The 17th World Conference on Earthquake Engineering in Sendai, Japan
M.C. Marulanda, G.A. Bernal, O.D. Cardona.
2020
Probabilistic risk assessment, uncertainty quantification, risk model blending, loss exceedance curves, hazard models
Quite frequently, catastrophes impact densely populated areas of the world, and hence mitigation and proper management requires risk evaluations. Because of the uncertain nature of extreme natural hazards and the lack of data, it becomes necessary to forecast the potential damage and losses before the event happens. Therefore, CAT models build on scenarios that represent all possible realizations of the hazard in terms of frequency and intensity.
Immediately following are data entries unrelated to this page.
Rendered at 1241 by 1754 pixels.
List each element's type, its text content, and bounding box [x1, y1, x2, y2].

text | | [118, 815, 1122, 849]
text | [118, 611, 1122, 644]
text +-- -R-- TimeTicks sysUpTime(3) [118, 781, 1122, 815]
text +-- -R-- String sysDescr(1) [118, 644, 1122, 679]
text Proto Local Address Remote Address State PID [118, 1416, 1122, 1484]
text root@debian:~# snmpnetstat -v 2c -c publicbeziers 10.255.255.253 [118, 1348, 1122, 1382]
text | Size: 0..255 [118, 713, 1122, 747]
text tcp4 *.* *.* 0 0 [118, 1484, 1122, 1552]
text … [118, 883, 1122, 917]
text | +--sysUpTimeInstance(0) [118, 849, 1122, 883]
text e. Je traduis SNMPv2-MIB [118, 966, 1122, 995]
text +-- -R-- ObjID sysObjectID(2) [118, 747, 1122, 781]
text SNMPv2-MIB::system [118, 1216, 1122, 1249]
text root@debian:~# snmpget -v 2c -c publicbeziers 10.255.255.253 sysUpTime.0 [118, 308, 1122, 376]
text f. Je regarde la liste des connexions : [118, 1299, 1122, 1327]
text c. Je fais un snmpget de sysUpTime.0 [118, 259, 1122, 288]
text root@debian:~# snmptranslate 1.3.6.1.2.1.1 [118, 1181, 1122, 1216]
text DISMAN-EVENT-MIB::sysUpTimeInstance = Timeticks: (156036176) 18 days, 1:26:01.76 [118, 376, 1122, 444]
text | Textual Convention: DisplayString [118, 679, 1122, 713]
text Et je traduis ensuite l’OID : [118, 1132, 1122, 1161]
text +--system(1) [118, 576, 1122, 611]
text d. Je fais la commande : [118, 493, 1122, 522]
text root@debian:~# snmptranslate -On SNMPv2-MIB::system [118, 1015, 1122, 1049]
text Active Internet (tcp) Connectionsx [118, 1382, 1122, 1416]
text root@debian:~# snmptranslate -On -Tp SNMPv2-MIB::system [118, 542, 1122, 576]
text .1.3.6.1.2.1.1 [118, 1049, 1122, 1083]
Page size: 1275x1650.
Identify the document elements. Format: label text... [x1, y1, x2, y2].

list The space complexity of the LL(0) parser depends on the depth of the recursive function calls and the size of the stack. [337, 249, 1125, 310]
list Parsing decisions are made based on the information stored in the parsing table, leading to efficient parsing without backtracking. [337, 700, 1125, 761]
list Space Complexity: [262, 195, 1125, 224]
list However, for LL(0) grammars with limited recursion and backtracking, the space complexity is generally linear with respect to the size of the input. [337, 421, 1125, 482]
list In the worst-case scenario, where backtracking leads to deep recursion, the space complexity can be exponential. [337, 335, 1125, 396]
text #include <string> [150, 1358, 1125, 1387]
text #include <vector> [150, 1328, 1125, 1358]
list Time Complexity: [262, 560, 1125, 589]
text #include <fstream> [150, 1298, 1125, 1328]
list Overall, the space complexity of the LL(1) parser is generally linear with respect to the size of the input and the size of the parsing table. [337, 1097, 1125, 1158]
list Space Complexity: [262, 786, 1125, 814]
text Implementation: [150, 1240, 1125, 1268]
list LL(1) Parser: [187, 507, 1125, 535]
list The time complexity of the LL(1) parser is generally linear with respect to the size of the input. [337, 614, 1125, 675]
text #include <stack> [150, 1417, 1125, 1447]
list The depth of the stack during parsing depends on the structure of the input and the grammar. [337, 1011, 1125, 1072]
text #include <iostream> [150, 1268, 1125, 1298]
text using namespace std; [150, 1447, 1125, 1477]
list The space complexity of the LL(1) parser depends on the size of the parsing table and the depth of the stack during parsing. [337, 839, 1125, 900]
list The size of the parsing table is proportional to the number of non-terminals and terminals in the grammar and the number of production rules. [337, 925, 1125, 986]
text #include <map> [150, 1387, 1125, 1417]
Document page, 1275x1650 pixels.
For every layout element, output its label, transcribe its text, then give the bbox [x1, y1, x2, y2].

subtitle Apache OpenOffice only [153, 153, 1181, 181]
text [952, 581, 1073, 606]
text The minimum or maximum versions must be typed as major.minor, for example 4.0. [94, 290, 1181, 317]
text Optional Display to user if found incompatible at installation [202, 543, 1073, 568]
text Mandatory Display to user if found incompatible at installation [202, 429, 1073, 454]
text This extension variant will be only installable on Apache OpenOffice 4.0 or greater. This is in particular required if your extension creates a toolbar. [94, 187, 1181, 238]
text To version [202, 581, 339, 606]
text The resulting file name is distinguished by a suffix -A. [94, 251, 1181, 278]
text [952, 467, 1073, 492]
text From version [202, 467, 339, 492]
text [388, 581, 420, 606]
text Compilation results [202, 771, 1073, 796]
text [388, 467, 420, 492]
Probabilistic risk models require the characterization of such hazards, the exposure on infrastructure in the evaluated region, and the vulnerability of these infrastructures. The main objective of this research is to compare Loss Exceedance Curves (LECs), Probable Maximum Loss curves (PMLs), and Average Annual Losses (AAL) using four different available seismic hazard models for Chile, denoted hereafter as GAR15, BID, CIGIDEN, and ASLAC. To isolate the effect of changing the hazard model in the risk results, the exposure and vulnerability information is fixed to the one available from the Global Assessment Report, GAR 15 and GAR ATLAS 2017. Results show differences due to the variability on the information used in each model i.e., historical data, estimation of model parameters, the mathematical structure of the model, the value of model inputs and scale of transformation. Imprecise probability theory, logic trees, and frequency and severity blends used by CAT modelers are the approaches applied and compared herein to propose either model blending, or an interval of possible realizations. While uncertainty in risk estimations can be considerable, they need to be understood only as a representation of reality, and hence, uncertainty is just a characteristic needed to deal with correctly in communications and decision making. Moreover, results from models set a risk benchmark used in decisions consistent with that risk.